→ **INSTRUCTIONS FOR THE TASK**
Answer these questions about the documentation passage on C vector and struct types:
1. What makes _cvector more efficient than the _list and _vector custom types?
2. What kind of Scheme object is used for structs made with make-cstruct-type?
3. Which form does the passage recommend as a more efficient approach than _list-struct?

→ **DOCUMENT PASSAGE**
────────────────

There is no need for other modes: input or input/output would be just
like @scheme[_bytes], since the string carries its size information
(there is no real need for the @scheme[o] part of the syntax, but it
is present for consistency with the above macros).}
@defform*[[(_cvector mode type maybe-len)
_cvector]]{
Like @scheme[_bytes], @scheme[_cvector] can be used as a simple type
that corresponds to a pointer that is managed as a safe C vector on
the Scheme side; see @secref["foreign:cvector"]. The longer form
behaves similarly to the @scheme[_list] and @scheme[_vector] custom
types, except that @scheme[_cvector] is more efficient; no Scheme
list or vector is needed.}
@; ------------------------------------------------------------
@section{C Struct Types}
@defproc[(make-cstruct-type [types (listof ctype?)]) ctype?]{
The primitive type constructor for creating new C struct types. These
types are actually new primitive types; they have no conversion
functions associated. The corresponding Scheme objects that are used
for structs are pointers, but when these types are used, the value
that the pointer @italic{refers to} is used, rather than the pointer
itself. This value is basically made of a number of bytes that is
known according to the given list of @scheme[types] list.}
@defproc[(_list-struct [type ctype?] ...+) ctype?]{
A type constructor that builds a struct type using
@scheme[make-cstruct-type] function and wraps it in a type that
marshals a struct as a list of its components. Note that space for
structs must to be allocated; the converter for a
@scheme[_list-struct] type immediately allocates and uses a list from
the allocated space, so it is inefficient. Use @scheme[define-cstruct]
below for a more efficient approach.}
@defform/subs[(define-cstruct id/sup ([field-id type-expr] ...))

────────────────

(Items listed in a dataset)
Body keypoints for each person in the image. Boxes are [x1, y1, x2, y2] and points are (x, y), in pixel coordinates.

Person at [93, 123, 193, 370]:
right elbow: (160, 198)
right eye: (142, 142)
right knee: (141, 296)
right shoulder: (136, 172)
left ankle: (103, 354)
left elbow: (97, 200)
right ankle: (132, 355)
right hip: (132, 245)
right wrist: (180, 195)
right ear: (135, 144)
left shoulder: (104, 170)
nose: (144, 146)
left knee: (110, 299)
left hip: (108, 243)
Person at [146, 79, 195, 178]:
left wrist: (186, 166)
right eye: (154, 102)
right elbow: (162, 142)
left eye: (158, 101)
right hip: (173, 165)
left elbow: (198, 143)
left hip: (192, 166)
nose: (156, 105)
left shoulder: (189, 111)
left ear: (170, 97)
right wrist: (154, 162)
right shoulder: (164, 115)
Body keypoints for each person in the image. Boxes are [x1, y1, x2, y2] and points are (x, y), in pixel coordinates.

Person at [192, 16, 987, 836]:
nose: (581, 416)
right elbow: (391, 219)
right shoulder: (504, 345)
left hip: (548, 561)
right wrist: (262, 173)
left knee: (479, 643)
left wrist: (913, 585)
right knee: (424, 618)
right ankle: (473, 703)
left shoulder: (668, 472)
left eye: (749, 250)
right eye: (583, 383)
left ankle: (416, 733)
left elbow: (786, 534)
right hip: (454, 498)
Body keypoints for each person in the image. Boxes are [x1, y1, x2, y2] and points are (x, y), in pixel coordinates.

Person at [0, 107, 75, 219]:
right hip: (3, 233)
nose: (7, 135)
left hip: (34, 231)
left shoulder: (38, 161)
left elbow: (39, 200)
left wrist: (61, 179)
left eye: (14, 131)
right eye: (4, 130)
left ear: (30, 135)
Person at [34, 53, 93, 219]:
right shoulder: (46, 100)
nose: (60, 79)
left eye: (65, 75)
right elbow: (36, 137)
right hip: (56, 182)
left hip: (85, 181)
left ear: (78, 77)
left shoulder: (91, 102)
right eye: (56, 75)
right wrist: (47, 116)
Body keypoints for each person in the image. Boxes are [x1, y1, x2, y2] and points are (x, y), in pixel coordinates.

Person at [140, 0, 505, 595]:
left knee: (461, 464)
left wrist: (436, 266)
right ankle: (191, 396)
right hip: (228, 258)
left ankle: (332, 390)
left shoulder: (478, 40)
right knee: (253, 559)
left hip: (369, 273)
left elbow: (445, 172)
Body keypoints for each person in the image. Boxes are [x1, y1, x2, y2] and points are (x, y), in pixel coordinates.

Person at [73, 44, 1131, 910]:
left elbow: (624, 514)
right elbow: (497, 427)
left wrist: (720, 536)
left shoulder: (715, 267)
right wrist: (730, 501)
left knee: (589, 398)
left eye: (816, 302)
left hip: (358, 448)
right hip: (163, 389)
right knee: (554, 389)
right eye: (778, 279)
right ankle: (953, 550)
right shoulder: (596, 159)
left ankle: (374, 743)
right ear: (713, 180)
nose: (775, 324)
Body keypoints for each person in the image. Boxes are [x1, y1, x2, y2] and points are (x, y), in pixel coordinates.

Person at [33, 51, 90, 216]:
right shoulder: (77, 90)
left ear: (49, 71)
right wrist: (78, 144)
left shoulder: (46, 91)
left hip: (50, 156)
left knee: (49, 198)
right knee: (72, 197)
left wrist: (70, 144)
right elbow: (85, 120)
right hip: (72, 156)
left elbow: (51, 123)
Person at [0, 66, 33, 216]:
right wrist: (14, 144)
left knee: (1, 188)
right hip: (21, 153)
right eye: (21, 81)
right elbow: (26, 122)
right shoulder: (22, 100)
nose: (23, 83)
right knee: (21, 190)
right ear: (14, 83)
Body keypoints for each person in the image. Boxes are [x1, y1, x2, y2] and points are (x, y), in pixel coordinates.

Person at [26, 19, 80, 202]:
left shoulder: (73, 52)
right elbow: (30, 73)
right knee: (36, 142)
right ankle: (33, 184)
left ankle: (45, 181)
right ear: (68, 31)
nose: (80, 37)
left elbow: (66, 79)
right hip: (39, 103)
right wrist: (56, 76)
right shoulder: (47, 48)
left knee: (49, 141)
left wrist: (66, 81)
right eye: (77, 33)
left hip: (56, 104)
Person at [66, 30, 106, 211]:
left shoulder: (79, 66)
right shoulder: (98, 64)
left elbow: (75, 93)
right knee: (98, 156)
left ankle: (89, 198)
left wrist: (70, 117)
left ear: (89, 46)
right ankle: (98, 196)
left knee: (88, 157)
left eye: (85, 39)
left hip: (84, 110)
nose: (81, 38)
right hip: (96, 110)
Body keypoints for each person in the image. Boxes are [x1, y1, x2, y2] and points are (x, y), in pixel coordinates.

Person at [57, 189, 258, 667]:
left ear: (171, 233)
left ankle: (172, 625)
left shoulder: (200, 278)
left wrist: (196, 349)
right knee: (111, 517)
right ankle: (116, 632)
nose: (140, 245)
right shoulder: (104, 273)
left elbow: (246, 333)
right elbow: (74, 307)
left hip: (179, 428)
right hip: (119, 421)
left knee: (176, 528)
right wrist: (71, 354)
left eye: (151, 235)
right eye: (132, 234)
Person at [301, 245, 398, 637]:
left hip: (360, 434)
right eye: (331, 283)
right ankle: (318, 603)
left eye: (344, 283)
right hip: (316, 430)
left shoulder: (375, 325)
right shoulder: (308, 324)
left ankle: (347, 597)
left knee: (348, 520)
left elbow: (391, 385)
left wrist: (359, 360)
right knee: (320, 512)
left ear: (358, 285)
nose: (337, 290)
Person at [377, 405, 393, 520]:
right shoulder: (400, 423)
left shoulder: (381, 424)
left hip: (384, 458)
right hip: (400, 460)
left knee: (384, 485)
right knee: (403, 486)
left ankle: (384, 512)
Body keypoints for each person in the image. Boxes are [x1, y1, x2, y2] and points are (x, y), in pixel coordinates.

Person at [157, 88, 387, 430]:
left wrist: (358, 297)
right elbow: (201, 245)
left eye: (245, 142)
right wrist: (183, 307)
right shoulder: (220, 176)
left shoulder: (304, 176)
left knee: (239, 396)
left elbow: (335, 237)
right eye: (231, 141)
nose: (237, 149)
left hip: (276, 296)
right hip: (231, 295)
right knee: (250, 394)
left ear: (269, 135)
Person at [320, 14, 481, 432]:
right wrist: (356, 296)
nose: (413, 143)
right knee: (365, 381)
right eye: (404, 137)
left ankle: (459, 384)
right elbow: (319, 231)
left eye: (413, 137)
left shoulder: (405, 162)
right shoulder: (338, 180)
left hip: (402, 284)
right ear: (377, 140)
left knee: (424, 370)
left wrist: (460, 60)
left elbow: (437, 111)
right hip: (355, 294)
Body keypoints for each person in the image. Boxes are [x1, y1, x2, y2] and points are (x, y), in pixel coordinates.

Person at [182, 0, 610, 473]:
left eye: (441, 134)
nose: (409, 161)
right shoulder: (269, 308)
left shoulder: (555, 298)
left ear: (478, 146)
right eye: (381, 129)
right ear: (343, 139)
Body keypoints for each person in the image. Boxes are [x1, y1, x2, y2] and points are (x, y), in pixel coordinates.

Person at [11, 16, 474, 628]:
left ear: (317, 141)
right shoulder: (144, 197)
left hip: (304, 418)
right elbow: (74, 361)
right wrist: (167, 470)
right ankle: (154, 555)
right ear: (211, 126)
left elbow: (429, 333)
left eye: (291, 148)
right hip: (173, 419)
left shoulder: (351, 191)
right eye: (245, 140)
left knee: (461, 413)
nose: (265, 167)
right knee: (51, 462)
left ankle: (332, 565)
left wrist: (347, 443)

────────────────

→ **WRITTEN ANSWER**
1. With _cvector, no Scheme list or vector is needed.
2. Pointers.
3. define-cstruct.